Saratoga News

Point of View

Carl Heintze

Joe Paris tries to prove he's ageless

I've always been impressed with the story of the Greek epic The Iliad, because it tells us the Trojan War--in which the Greeks bested the Trojans--was fought because of a woman.

The woman, of course, was Helen, who was carried off by Paris, a Trojan, even though she was married. In due course, the Greeks, urged on by Helen's husband, came to get her back and the rest is, as they say, history, or at least legend.

A lot of heroes, including Paris, the kidnapper, and Achilles, the Greek superman, got killed, the Trojan horse was invented and Homer (or someone) wrote his famous poem about it all.

I bring all this up not to get you to reread The Iliad (although that's not a bad idea), but because it reminds me of what I call the Helen, or maybe the Helena, Syndrome, the sudden mad desire of middle-aged men for younger women.

I'm not sure how old Paris was (history doesn't tell us), but whatever his age, he was so infatuated with Helen that he abducted her from home and hearth and husband. For some reason middle-aged American men sometimes go through this same process. They have to pursue a younger woman, even though they may be married, and carry her off, if not to Troy, maybe to Hawaii or some other place this side of paradise in an effort to live happily ever after.

I've seen it happen a dozen or more times, fortunately to no one I know well. All of a sudden, around his mid-40s, Joe Paris suddenly dumps his wife of 20 years and falls into the arms of a woman half his age. Now and then the story ends happily, if not for the abandoned wife at least for Joe and his new bride. But more often than not, it's the pits.

Joe can't keep up with his new Helen; she discovers he is not only mature, he is rapidly growing old, and she goes in search of another Joe, leaving him friendless on the beach in front of Troy, as it were.

It's easier to understand Joe--at least for me, perhaps, because I'm male--than it is Helen. Joe is in search of his swiftly vanishing youth. His male menopause makes him aware that his sexual prowess is declining, that he's getting wrinkles and is growing baggy under the eyes and along the waistline. Trying to deny all this, he goes off to prove that he really is ageless when, of course, he's not.

But he has to try to deny his morbidity and mortality. Better he should take cold showers.

But what about Helen? That's the part of the equation I don't understand, again perhaps because I'm male. What does she see in a guy who is obviously on the decline and about to go over the hill? It can't be his athletic ability, which is 20 years from where it was when he was her age. It might be his wisdom, though you would think someone who doesn't understand male menopause doesn't have a lot of that, either.

A woman with whom I discussed this says it's a search for security. Younger women see a middle-aged man as someone who has made it, financially and socially, and so they hook up with his security blanket rather than struggling through the years of a marriage with someone their own age.

[Collection entries]
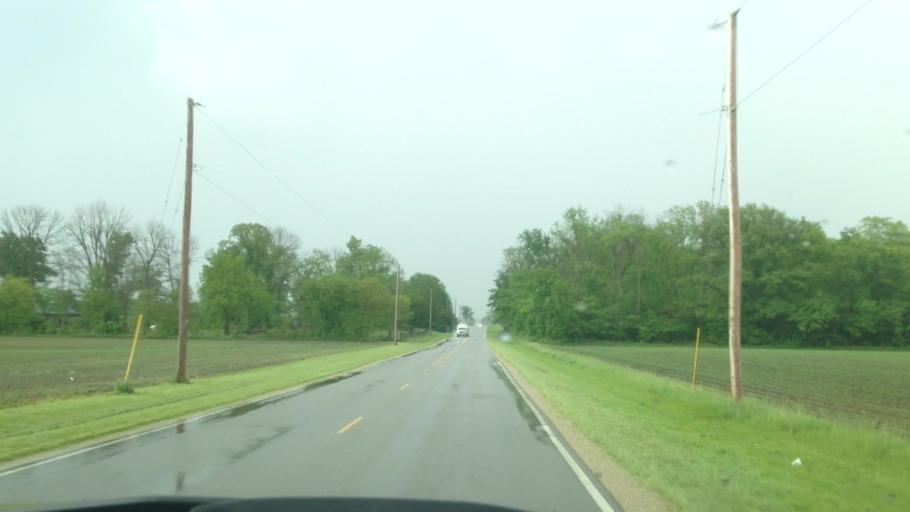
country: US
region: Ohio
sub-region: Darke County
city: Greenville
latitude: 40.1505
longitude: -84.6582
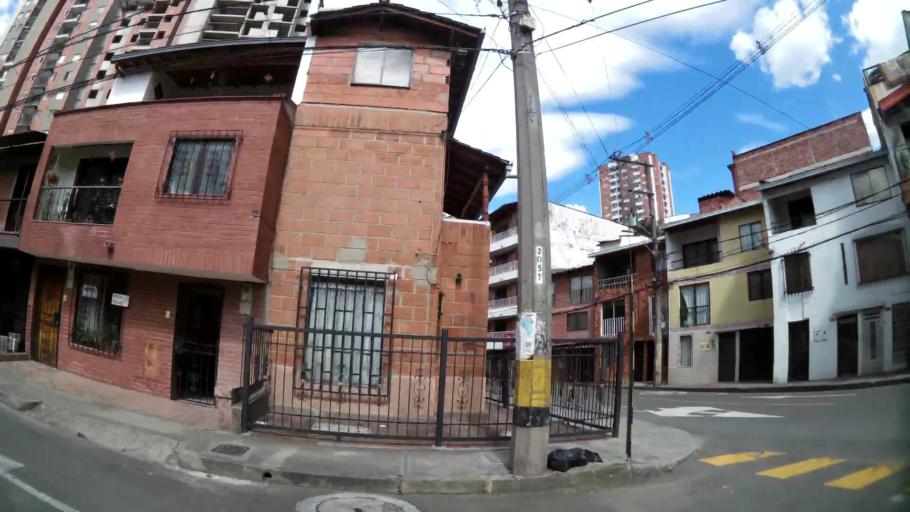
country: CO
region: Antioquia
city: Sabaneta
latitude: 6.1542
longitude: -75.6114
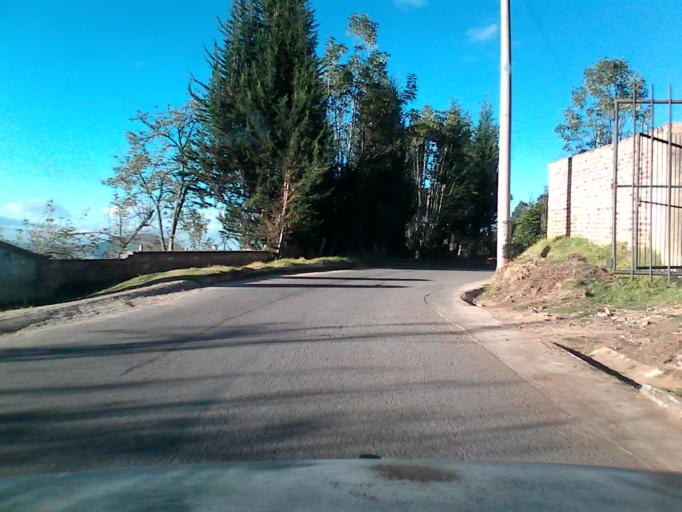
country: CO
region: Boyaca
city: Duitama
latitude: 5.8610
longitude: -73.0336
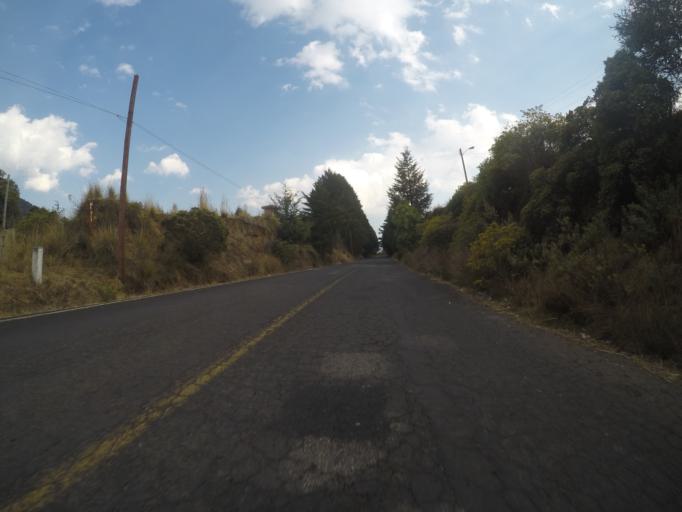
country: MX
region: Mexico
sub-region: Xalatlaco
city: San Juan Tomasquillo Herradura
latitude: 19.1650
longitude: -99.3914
* * *
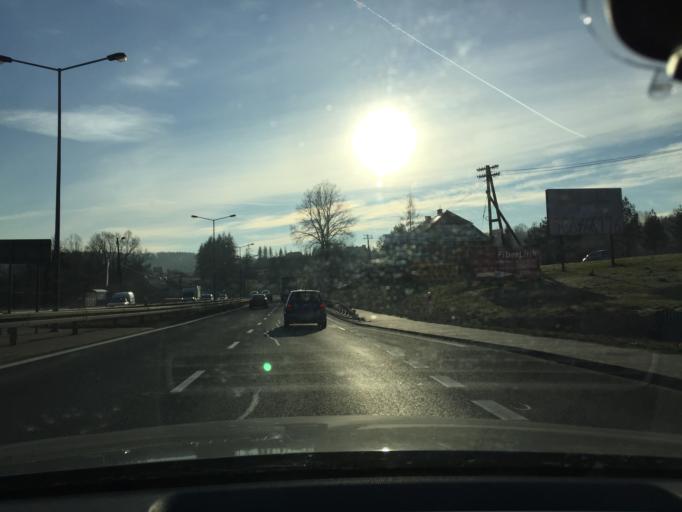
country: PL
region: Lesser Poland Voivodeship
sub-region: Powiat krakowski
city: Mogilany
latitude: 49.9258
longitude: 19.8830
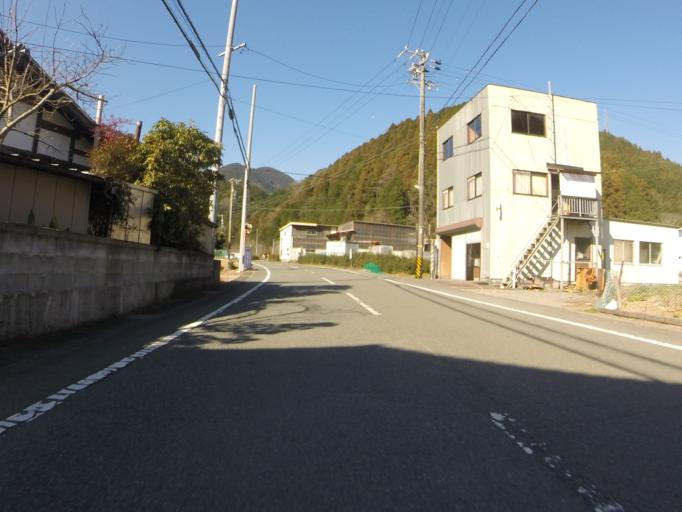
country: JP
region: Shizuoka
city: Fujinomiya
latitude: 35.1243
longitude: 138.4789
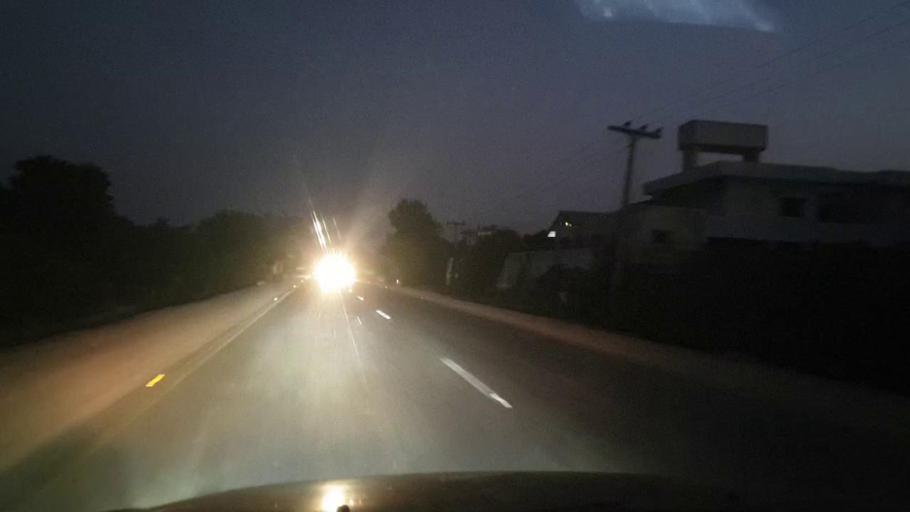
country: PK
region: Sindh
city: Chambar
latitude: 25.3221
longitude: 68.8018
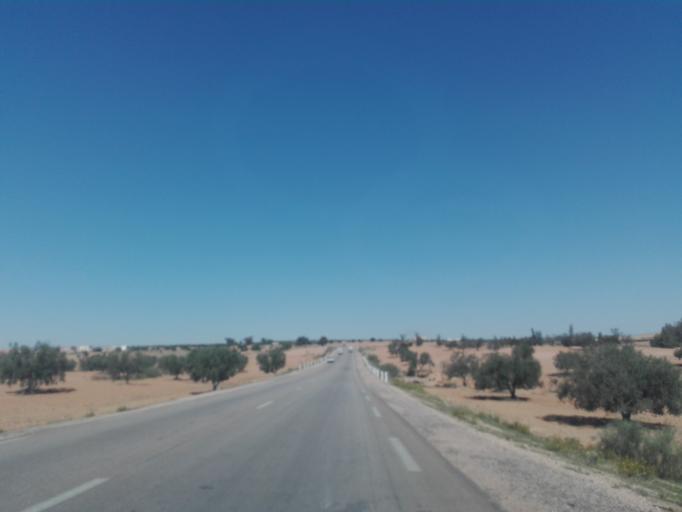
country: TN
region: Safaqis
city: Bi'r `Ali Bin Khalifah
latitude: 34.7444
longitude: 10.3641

### Goals
1. In the column on the Helen Syndrome, what does the woman the writer talked with say younger women are looking for in a middle-aged man?
2. Copy word for word the lines of the records starting at the line that contains "latitude: 40.1505" and ending at the line that contains "latitude: 19.1650", with both of those lines included. Leave the pictures out.

### Answers for this exercise
1. Security.

2.
latitude: 40.1505
longitude: -84.6582
country: CO
region: Antioquia
city: Sabaneta
latitude: 6.1542
longitude: -75.6114
country: CO
region: Boyaca
city: Duitama
latitude: 5.8610
longitude: -73.0336
country: MX
region: Mexico
sub-region: Xalatlaco
city: San Juan Tomasquillo Herradura
latitude: 19.1650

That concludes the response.